From the entries below, list each line with "processing".

(SUPPLIED MATERIAL)
++++++++++++++++++++
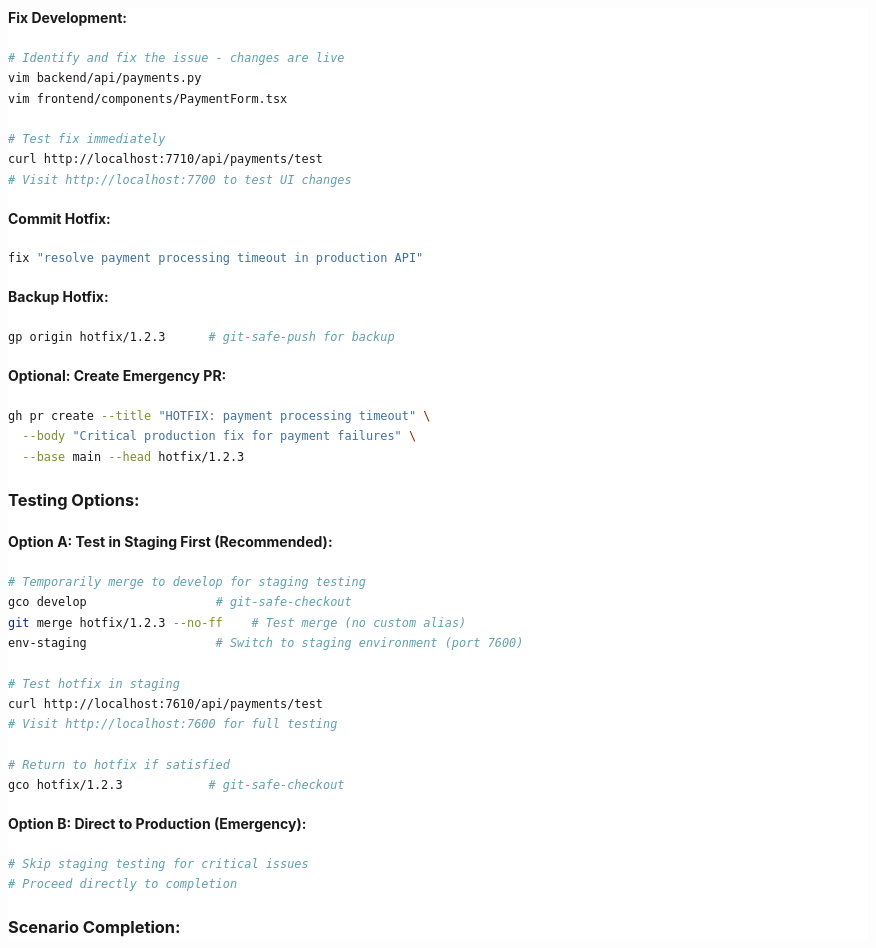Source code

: #### **Fix Development:**
```bash
# Identify and fix the issue - changes are live
vim backend/api/payments.py
vim frontend/components/PaymentForm.tsx

# Test fix immediately
curl http://localhost:7710/api/payments/test
# Visit http://localhost:7700 to test UI changes
```

#### **Commit Hotfix:**
```bash
fix "resolve payment processing timeout in production API"
```

#### **Backup Hotfix:**
```bash
gp origin hotfix/1.2.3      # git-safe-push for backup
```

#### **Optional: Create Emergency PR:**
```bash
gh pr create --title "HOTFIX: payment processing timeout" \
  --body "Critical production fix for payment failures" \
  --base main --head hotfix/1.2.3
```

### **Testing Options:**

#### **Option A: Test in Staging First (Recommended):**
```bash
# Temporarily merge to develop for staging testing
gco develop                  # git-safe-checkout
git merge hotfix/1.2.3 --no-ff    # Test merge (no custom alias)
env-staging                  # Switch to staging environment (port 7600)

# Test hotfix in staging
curl http://localhost:7610/api/payments/test
# Visit http://localhost:7600 for full testing

# Return to hotfix if satisfied
gco hotfix/1.2.3            # git-safe-checkout
```

#### **Option B: Direct to Production (Emergency):**
```bash
# Skip staging testing for critical issues
# Proceed directly to completion
```

### **Scenario Completion:**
++++++++++++++++++++
(ANSWER SPACE)
fix "resolve payment processing timeout in production API"
gh pr create --title "HOTFIX: payment processing timeout" \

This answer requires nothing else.